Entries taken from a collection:
· · · · · · ·

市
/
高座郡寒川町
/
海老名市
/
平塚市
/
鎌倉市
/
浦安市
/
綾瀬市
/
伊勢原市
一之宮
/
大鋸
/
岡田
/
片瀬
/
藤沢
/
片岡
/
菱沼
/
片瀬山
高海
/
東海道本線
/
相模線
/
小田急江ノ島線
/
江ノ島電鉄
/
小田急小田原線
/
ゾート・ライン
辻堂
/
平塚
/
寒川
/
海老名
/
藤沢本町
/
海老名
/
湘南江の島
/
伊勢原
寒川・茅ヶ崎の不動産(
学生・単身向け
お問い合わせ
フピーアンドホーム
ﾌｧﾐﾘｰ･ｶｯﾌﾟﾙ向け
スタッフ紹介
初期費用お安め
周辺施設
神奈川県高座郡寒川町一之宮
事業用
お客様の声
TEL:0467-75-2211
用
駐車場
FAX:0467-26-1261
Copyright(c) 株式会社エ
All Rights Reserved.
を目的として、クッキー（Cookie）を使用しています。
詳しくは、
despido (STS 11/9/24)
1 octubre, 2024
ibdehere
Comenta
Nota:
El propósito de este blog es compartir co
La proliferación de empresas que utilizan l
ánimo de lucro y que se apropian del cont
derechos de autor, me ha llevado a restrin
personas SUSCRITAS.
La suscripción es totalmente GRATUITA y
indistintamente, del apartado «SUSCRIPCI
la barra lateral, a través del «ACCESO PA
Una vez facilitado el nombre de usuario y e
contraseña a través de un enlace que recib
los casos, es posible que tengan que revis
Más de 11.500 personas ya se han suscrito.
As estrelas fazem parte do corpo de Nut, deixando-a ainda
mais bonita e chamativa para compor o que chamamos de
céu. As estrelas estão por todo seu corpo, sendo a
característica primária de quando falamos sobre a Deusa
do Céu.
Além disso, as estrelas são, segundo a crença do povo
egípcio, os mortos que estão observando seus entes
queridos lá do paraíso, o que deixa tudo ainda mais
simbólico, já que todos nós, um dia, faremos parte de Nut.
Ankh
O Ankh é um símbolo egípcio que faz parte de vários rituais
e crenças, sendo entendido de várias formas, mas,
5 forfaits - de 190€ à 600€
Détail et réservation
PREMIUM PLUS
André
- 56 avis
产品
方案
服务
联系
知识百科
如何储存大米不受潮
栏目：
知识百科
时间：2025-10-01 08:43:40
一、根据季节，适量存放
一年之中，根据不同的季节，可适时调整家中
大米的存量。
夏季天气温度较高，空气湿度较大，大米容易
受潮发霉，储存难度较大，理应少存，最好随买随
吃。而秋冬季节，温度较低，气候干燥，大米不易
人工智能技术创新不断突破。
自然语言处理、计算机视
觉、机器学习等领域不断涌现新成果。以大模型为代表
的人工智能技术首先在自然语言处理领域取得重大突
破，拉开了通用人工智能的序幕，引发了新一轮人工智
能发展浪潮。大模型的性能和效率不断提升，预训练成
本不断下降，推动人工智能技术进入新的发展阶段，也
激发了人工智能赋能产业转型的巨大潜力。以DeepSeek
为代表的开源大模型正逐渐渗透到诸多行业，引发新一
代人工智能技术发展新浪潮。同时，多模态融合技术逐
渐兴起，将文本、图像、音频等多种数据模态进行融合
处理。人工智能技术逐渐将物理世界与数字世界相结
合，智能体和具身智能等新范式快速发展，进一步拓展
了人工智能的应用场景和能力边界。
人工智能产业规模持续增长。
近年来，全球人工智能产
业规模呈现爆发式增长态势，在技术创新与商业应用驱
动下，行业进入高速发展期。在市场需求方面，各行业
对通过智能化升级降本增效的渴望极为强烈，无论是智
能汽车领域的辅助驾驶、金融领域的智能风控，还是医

· · · · · · ·

TASK =>
The line above containing "contraseña a través de un enlace que recib", the line containing "céu. As estrelas", and every line between them are to be transcribed exactly; no other line is wanted.

RESPONSE FOR THIS EXERCISE =>
contraseña a través de un enlace que recib
los casos, es posible que tengan que revis
Más de 11.500 personas ya se han suscrito.
As estrelas fazem parte do corpo de Nut, deixando-a ainda
mais bonita e chamativa para compor o que chamamos de
céu. As estrelas estão por todo seu corpo, sendo a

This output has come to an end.